### Transcribed page contents
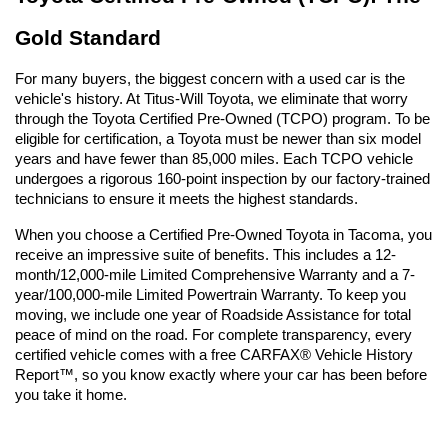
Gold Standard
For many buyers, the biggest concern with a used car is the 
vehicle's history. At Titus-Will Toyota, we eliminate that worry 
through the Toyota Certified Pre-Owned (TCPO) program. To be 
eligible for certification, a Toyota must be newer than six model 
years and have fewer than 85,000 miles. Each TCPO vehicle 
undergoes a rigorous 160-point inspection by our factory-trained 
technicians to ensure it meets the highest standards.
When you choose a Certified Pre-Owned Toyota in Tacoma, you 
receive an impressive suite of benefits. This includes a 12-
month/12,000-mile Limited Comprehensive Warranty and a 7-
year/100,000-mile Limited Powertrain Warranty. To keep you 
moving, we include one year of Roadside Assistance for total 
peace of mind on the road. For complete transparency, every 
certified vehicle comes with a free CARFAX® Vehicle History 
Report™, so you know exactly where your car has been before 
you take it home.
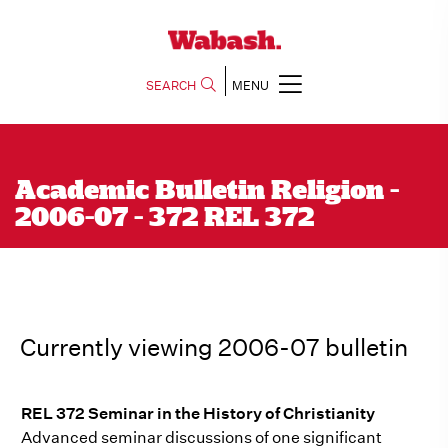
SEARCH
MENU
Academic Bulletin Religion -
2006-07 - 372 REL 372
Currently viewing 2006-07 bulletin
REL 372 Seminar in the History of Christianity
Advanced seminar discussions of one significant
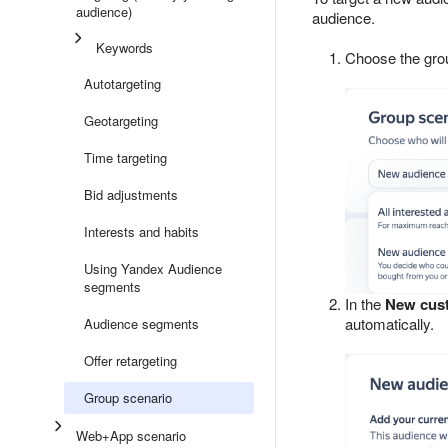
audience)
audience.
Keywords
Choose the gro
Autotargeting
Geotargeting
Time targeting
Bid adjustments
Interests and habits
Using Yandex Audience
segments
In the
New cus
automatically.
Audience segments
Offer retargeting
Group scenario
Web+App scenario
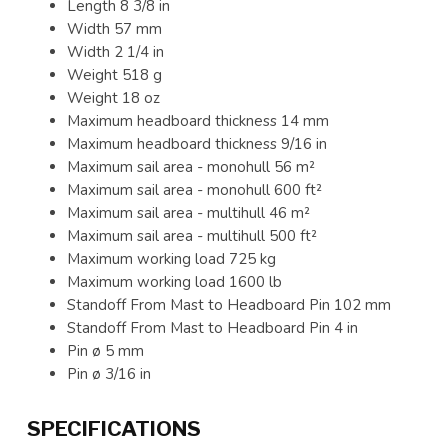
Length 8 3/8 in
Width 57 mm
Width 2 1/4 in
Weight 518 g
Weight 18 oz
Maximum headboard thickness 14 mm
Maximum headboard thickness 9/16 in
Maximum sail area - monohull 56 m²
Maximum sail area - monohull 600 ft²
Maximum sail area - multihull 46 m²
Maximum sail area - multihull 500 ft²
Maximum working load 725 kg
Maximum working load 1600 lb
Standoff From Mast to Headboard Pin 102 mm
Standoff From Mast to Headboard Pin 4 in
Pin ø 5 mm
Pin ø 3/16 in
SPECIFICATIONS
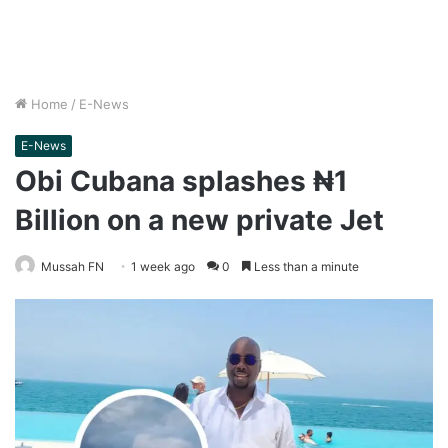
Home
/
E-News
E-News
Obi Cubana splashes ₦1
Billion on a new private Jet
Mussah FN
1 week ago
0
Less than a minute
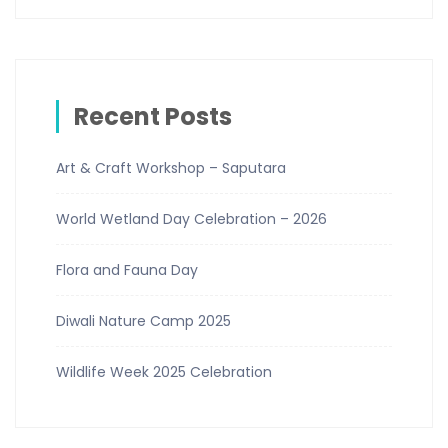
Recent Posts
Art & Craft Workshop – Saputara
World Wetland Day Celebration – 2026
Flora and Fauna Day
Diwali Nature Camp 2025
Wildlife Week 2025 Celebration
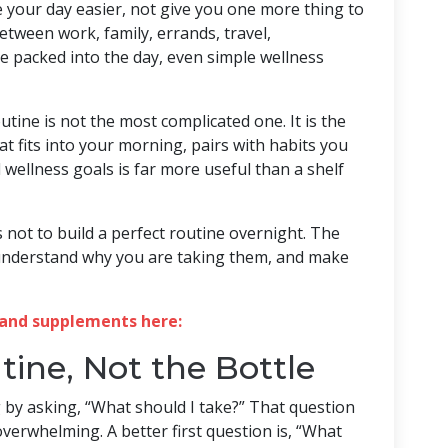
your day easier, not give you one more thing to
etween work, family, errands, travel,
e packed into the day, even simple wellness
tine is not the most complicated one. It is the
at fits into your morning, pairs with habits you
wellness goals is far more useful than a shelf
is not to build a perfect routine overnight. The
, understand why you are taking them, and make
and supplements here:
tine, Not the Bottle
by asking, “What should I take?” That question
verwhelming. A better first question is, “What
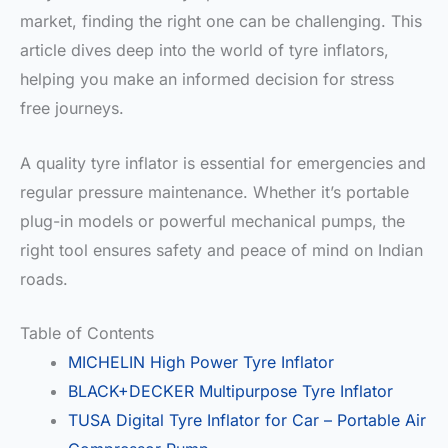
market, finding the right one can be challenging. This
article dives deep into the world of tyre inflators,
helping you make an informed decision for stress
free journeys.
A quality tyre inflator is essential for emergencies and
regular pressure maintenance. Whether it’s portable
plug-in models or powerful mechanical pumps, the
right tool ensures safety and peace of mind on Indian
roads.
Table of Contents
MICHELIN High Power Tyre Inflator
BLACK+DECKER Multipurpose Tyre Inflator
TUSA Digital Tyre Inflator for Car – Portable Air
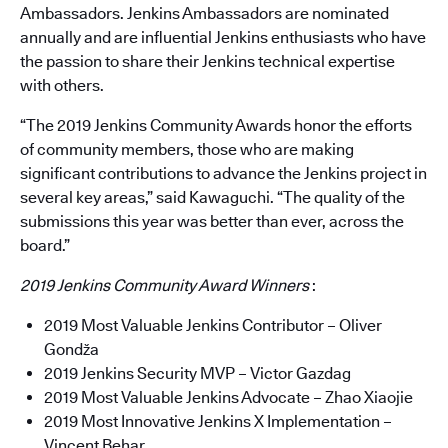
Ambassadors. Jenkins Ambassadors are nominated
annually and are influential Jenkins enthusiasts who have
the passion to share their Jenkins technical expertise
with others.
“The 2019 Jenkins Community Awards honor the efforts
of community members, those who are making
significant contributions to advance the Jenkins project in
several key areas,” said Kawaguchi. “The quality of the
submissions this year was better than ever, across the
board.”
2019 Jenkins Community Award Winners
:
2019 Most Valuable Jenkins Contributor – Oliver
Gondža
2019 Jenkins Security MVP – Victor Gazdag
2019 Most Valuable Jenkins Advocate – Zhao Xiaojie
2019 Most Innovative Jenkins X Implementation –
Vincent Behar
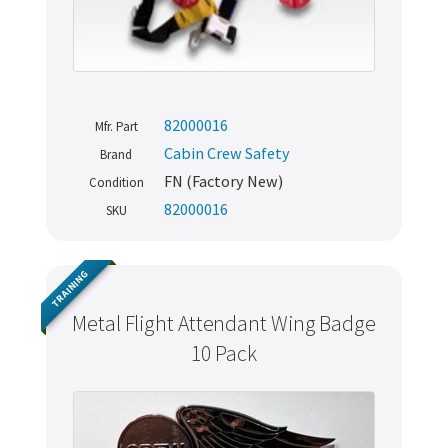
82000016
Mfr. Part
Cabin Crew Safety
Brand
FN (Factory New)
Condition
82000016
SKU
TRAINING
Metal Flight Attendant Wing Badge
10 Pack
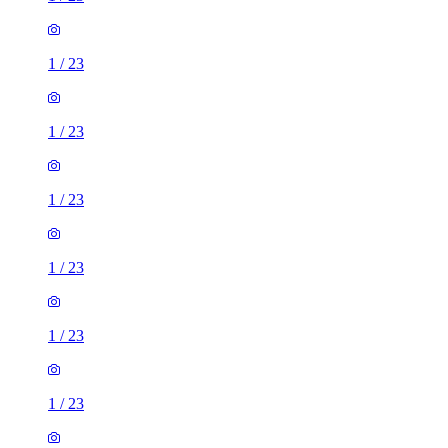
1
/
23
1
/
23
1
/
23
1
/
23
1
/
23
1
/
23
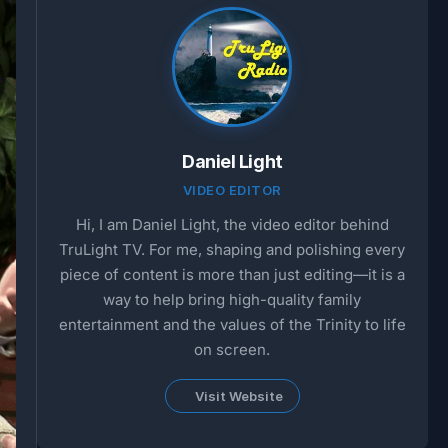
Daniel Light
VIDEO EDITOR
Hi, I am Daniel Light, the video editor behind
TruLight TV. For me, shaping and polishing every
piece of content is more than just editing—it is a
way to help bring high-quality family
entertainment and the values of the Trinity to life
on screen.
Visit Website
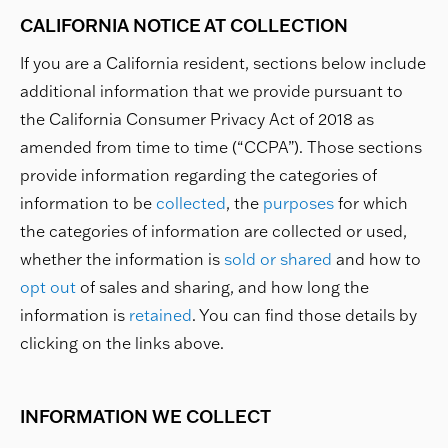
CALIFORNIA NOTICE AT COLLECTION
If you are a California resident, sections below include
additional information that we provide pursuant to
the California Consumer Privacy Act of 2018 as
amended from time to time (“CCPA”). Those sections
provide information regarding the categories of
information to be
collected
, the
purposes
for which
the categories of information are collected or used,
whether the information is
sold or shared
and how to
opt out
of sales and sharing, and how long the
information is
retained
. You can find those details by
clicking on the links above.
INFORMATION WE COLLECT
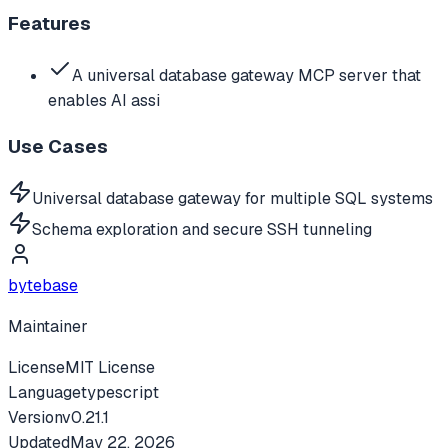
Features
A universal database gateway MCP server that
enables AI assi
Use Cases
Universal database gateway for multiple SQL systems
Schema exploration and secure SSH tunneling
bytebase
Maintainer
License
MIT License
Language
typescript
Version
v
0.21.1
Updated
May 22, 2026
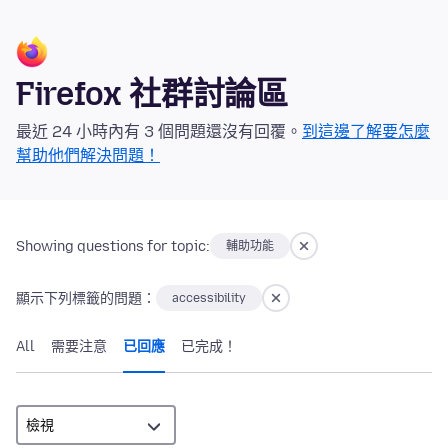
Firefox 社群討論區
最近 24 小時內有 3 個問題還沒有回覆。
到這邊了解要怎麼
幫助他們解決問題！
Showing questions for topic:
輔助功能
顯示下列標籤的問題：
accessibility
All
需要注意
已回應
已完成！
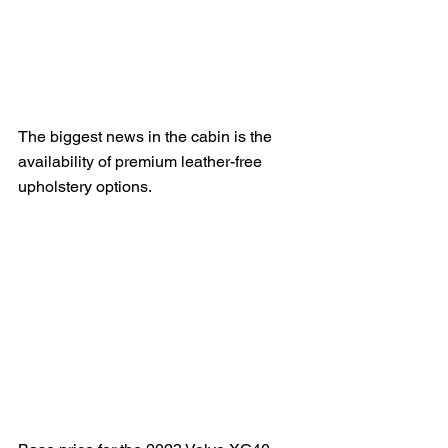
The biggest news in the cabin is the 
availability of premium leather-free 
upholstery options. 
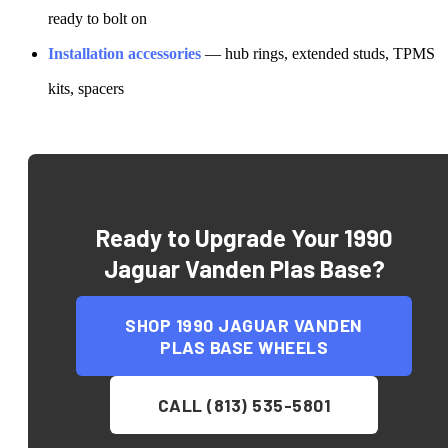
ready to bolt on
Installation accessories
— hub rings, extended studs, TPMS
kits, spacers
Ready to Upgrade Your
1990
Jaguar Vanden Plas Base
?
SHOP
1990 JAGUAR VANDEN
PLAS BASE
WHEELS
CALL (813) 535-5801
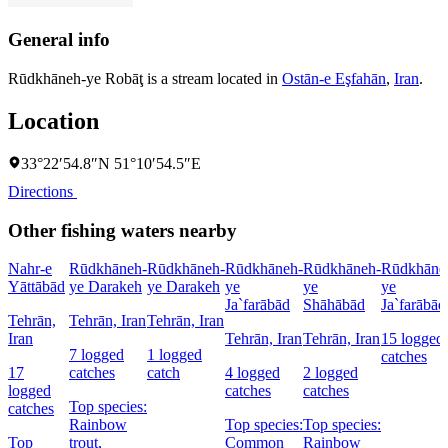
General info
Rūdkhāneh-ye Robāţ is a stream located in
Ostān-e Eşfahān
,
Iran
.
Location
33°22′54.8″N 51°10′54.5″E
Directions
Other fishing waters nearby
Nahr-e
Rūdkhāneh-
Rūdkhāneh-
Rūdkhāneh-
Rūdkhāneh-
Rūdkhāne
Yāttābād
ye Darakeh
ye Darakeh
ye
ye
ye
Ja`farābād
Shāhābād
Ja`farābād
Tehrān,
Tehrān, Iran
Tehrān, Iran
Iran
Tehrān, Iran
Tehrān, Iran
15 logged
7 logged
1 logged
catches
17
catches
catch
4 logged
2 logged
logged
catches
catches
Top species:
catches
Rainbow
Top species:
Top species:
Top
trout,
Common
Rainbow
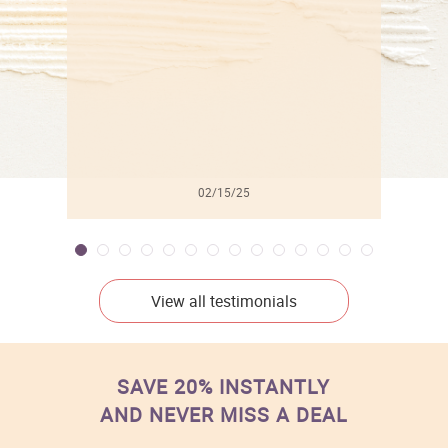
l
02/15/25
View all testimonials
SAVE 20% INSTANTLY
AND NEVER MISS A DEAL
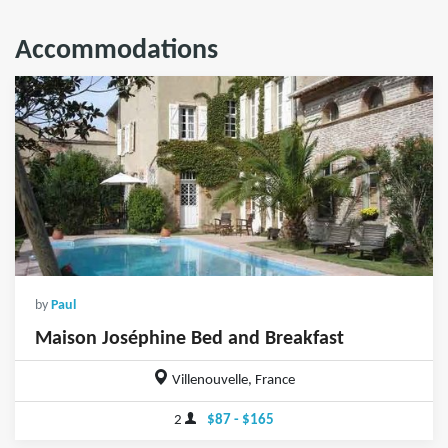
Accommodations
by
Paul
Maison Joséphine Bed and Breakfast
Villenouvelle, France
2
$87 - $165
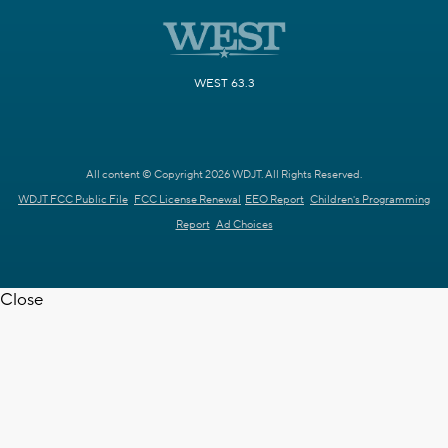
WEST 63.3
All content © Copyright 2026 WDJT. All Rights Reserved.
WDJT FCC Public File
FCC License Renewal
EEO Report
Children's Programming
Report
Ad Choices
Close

### REQUIREMENT
Leave the pictures out and reproduce all of the records exactly.

### EXPECTED OUTPUT
Gold Standard
For many buyers, the biggest concern with a used car is the 
vehicle's history. At Titus-Will Toyota, we eliminate that worry 
through the Toyota Certified Pre-Owned (TCPO) program. To be 
eligible for certification, a Toyota must be newer than six model 
years and have fewer than 85,000 miles. Each TCPO vehicle 
undergoes a rigorous 160-point inspection by our factory-trained 
technicians to ensure it meets the highest standards.
When you choose a Certified Pre-Owned Toyota in Tacoma, you 
receive an impressive suite of benefits. This includes a 12-
month/12,000-mile Limited Comprehensive Warranty and a 7-
year/100,000-mile Limited Powertrain Warranty. To keep you 
moving, we include one year of Roadside Assistance for total 
peace of mind on the road. For complete transparency, every 
certified vehicle comes with a free CARFAX® Vehicle History 
Report™, so you know exactly where your car has been before 
you take it home.
SEARCH
MENU
Academic Bulletin Religion -
2006-07 - 372 REL 372
Currently viewing 2006-07 bulletin
REL 372 Seminar in the History of Christianity
Advanced seminar discussions of one significant
audience)
audience.
Keywords
Choose the gro
Autotargeting
Geotargeting
Time targeting
Bid adjustments
Interests and habits
Using Yandex Audience
segments
In the
New cus
automatically.
Audience segments
Offer retargeting
Group scenario
Web+App scenario
Length 8 3/8 in
Width 57 mm
Width 2 1/4 in
Weight 518 g
Weight 18 oz
Maximum headboard thickness 14 mm
Maximum headboard thickness 9/16 in
Maximum sail area - monohull 56 m²
Maximum sail area - monohull 600 ft²
Maximum sail area - multihull 46 m²
Maximum sail area - multihull 500 ft²
Maximum working load 725 kg
Maximum working load 1600 lb
Standoff From Mast to Headboard Pin 102 mm
Standoff From Mast to Headboard Pin 4 in
Pin ø 5 mm
Pin ø 3/16 in
SPECIFICATIONS
Home
/
E-News
E-News
Obi Cubana splashes ₦1
Billion on a new private Jet
Mussah FN
1 week ago
0
Less than a minute
Recent Posts
Art & Craft Workshop – Saputara
World Wetland Day Celebration – 2026
Flora and Fauna Day
Diwali Nature Camp 2025
Wildlife Week 2025 Celebration
your day easier, not give you one more thing to
etween work, family, errands, travel,
e packed into the day, even simple wellness
tine is not the most complicated one. It is the
at fits into your morning, pairs with habits you
wellness goals is far more useful than a shelf
is not to build a perfect routine overnight. The
, understand why you are taking them, and make
and supplements here:
tine, Not the Bottle
by asking, “What should I take?” That question
verwhelming. A better first question is, “What
market, finding the right one can be challenging. This
article dives deep into the world of tyre inflators,
helping you make an informed decision for stress
free journeys.
A quality tyre inflator is essential for emergencies and
regular pressure maintenance. Whether it’s portable
plug-in models or powerful mechanical pumps, the
right tool ensures safety and peace of mind on Indian
roads.
Table of Contents
MICHELIN High Power Tyre Inflator
BLACK+DECKER Multipurpose Tyre Inflator
TUSA Digital Tyre Inflator for Car – Portable Air
Ambassadors. Jenkins Ambassadors are nominated
annually and are influential Jenkins enthusiasts who have
the passion to share their Jenkins technical expertise
with others.
“The 2019 Jenkins Community Awards honor the efforts
of community members, those who are making
significant contributions to advance the Jenkins project in
several key areas,” said Kawaguchi. “The quality of the
submissions this year was better than ever, across the
board.”
2019 Jenkins Community Award Winners
:
2019 Most Valuable Jenkins Contributor – Oliver
Gondža
2019 Jenkins Security MVP – Victor Gazdag
2019 Most Valuable Jenkins Advocate – Zhao Xiaojie
2019 Most Innovative Jenkins X Implementation –
Vincent Behar
82000016
Mfr. Part
Cabin Crew Safety
Brand
FN (Factory New)
Condition
82000016
SKU
TRAINING
Metal Flight Attendant Wing Badge
10 Pack
1
/
23
1
/
23
1
/
23
1
/
23
1
/
23
1
/
23
Daniel Light
VIDEO EDITOR
Hi, I am Daniel Light, the video editor behind
TruLight TV. For me, shaping and polishing every
piece of content is more than just editing—it is a
way to help bring high-quality family
entertainment and the values of the Trinity to life
on screen.
Visit Website
CALIFORNIA NOTICE AT COLLECTION
If you are a California resident, sections below include
additional information that we provide pursuant to
the California Consumer Privacy Act of 2018 as
amended from time to time (“CCPA”). Those sections
provide information regarding the categories of
information to be
collected
, the
purposes
for which
the categories of information are collected or used,
whether the information is
sold or shared
and how to
opt out
of sales and sharing, and how long the
information is
retained
. You can find those details by
clicking on the links above.
INFORMATION WE COLLECT
Features
A universal database gateway MCP server that
enables AI assi
Use Cases
Universal database gateway for multiple SQL systems
Schema exploration and secure SSH tunneling
bytebase
Maintainer
License
MIT License
Language
typescript
Version
v
0.21.1
Updated
May 22, 2026
Firefox 社群討論區
最近 24 小時內有 3 個問題還沒有回覆。
到這邊了解要怎麼
幫助他們解決問題！
Showing questions for topic:
輔助功能
顯示下列標籤的問題：
accessibility
All
需要注意
已回應
已完成！
The biggest news in the cabin is the 
availability of premium leather-free 
upholstery options. 
ready to bolt on
Installation accessories
— hub rings, extended studs, TPMS
kits, spacers
Ready to Upgrade Your
1990
Jaguar Vanden Plas Base
?
SHOP
1990 JAGUAR VANDEN
PLAS BASE
WHEELS
CALL (813) 535-5801
General info
Rūdkhāneh-ye Robāţ is a stream located in
Ostān-e Eşfahān
,
Iran
.
Location
33°22′54.8″N 51°10′54.5″E
Directions
Other fishing waters nearby
Nahr-e
Rūdkhāneh-
Rūdkhāneh-
Rūdkhāneh-
Rūdkhāneh-
Rūdkhāne
Yāttābād
ye Darakeh
ye Darakeh
ye
ye
ye
Ja`farābād
Shāhābād
Ja`farābād
Tehrān,
Tehrān, Iran
Tehrān, Iran
Iran
Tehrān, Iran
Tehrān, Iran
15 logged
7 logged
1 logged
catches
17
catches
catch
4 logged
2 logged
logged
catches
catches
Top species:
catches
Rainbow
Top species:
Top species:
Top
trout,
Common
Rainbow
l
02/15/25
View all testimonials
SAVE 20% INSTANTLY
AND NEVER MISS A DEAL
Accommodations
by
Paul
Maison Joséphine Bed and Breakfast
Villenouvelle, France
2
$87 - $165
WEST 63.3
All content © Copyright 2026 WDJT. All Rights Reserved.
WDJT FCC Public File
FCC License Renewal
EEO Report
Children's Programming
Report
Ad Choices
Close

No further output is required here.